The simplest definition of the term prioritization is determining what is most important. Prioritization creates order out of chaos (however fleetingly) by spending the time necessary to reflect on what is most important.  In today’s IT environment individuals, teams, and even organizations fail to prioritize well and then try to do thousands of things at once.  The cult of “multitasking” promotes starting everything and then juggling and time slicing to continually appear busy. Busy is confused with effective. Work that is smaller and less consequential is often completed before work that is important.  Stephen Covey uses the analogy of rocks, pebbles, and sand in a jar to demonstrate the impact of focusing on the less important work (sand and pebbles) before addressing the big-ticket items (rocks).  If you fill a jar with sand there will be no room for the rocks (See the video at

Because what is most important can and WILL change, prioritization is a point in time exercise. In a typical team addressing features and incidents, importance and urgency wax and wane which leads to the need to reassess priority on a periodic basis. Without an approach for prioritizing work, attention will flow to whoever is yelling the loudest or to items that will provide the quickest hit of endorphins. “Prioritization is important because it allows you to give your attention to tasks that are important and urgent so that you can later focus on lower priority tasks.”

Left to our own devices, our actions reflect our prioritization process.
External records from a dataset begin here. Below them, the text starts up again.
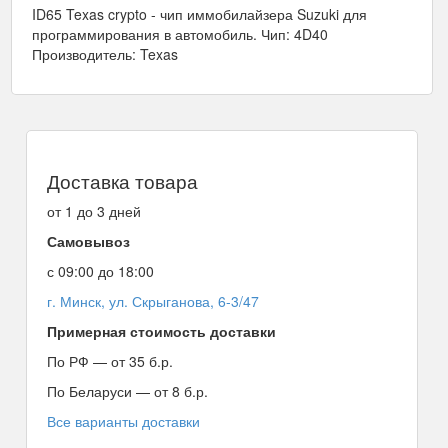
ID65 Texas crypto - чип иммобилайзера Suzuki для
программирования в автомобиль. Чип: 4D40
Производитель: Texas
Доставка товара
от 1 до 3 дней
Самовывоз
с 09:00 до 18:00
г. Минск, ул. Скрыганова, 6-3/47
Примерная стоимость доставки
По РФ — от 35 б.р.
По Беларуси — от 8 б.р.
Все варианты доставки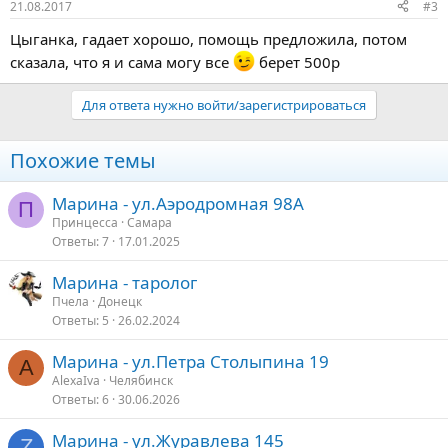
21.08.2017
#3
Цыганка, гадает хорошо, помощь предложила, потом
сказала, что я и сама могу все
берет 500р
Для ответа нужно войти/зарегистрироваться
Похожие темы
Марина - ул.Аэродромная 98А
П
Принцесса
Самара
Ответы
7
17.01.2025
Марина - таролог
Пчела
Донецк
Ответы
5
26.02.2024
Марина - ул.Петра Столыпина 19
A
AlexaIva
Челябинск
Ответы
6
30.06.2026
Марина - ул.Журавлева 145
Z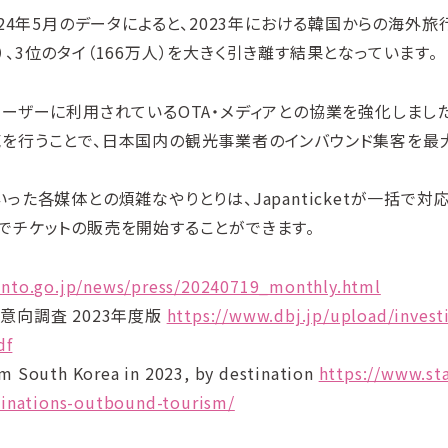
2024年5月のデータによると、2023年における韓国からの海外旅
人）、3位のタイ（166万人）を大きく引き離す結果となっています。
のユーザーに利用されているOTA・メディアとの協業を強化しまし
を行うことで、日本国内の観光事業者のインバウンド集客を最
各媒体との煩雑なやりとりは、Japanticketが一括で対
でチケットの販売を開始することができます。
jnto.go.jp/news/press/20240719_monthly.html
の意向調査 2023年度版
https://www.dbj.jp/upload/invest
df
m South Korea in 2023, by destination
https://www.sta
tinations-outbound-tourism/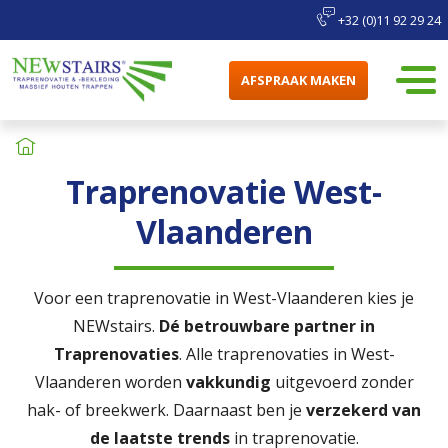
+32 (0)11 92 29 24
AFSPRAAK MAKEN
Traprenovatie West-
Vlaanderen
Voor een traprenovatie in West-Vlaanderen kies je
NEWstairs.
Dé betrouwbare partner in
Traprenovaties
. Alle traprenovaties in West-
Vlaanderen worden
vakkundig
uitgevoerd zonder
hak- of breekwerk. Daarnaast ben je
verzekerd van
de laatste trends
in traprenovatie.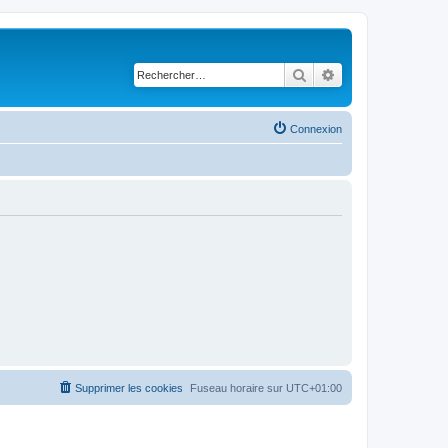
Rechercher
Recherche avancé
Connexion
Supprimer les cookies
Fuseau horaire sur
UTC+01:00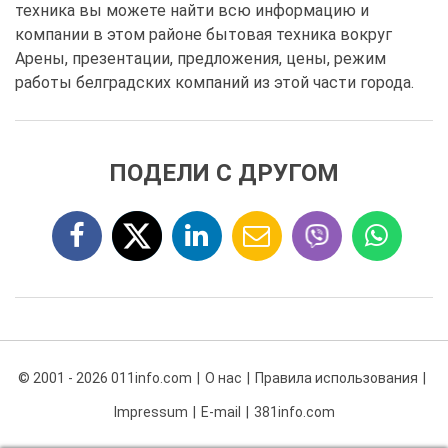
техника вы можете найти всю информацию и
компании в этом районе бытовая техника вокруг
Арены, презентации, предложения, цены, режим
работы белградских компаний из этой части города.
ПОДЕЛИ С ДРУГОМ
© 2001 - 2026 011info.com
О нас
Правила использования
Impressum
E-mail
381info.com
Even if you take work as it presents itself, like the person at the post office or DMV (Division of Motor Vehicles, where I get my driver’s license and car license plates – Dante would have added another circle of hell to describe the Ohio DMV). Both examples leverage a first-in, first-out approach to prioritization (remember FIFO and LIFO from University?).  The process of prioritizing generates a feeling of control for those that have input into how prioritization occurs and potentially a feeling of helplessness or being a victim for those on the outside (which is why prioritization needs to be a team game). 

The bottom line: whether real or perceived, prioritization is a mechanism to highlight what is important and to create order in a chaotic world that reduces stress and when done well leads to more the delivery of value.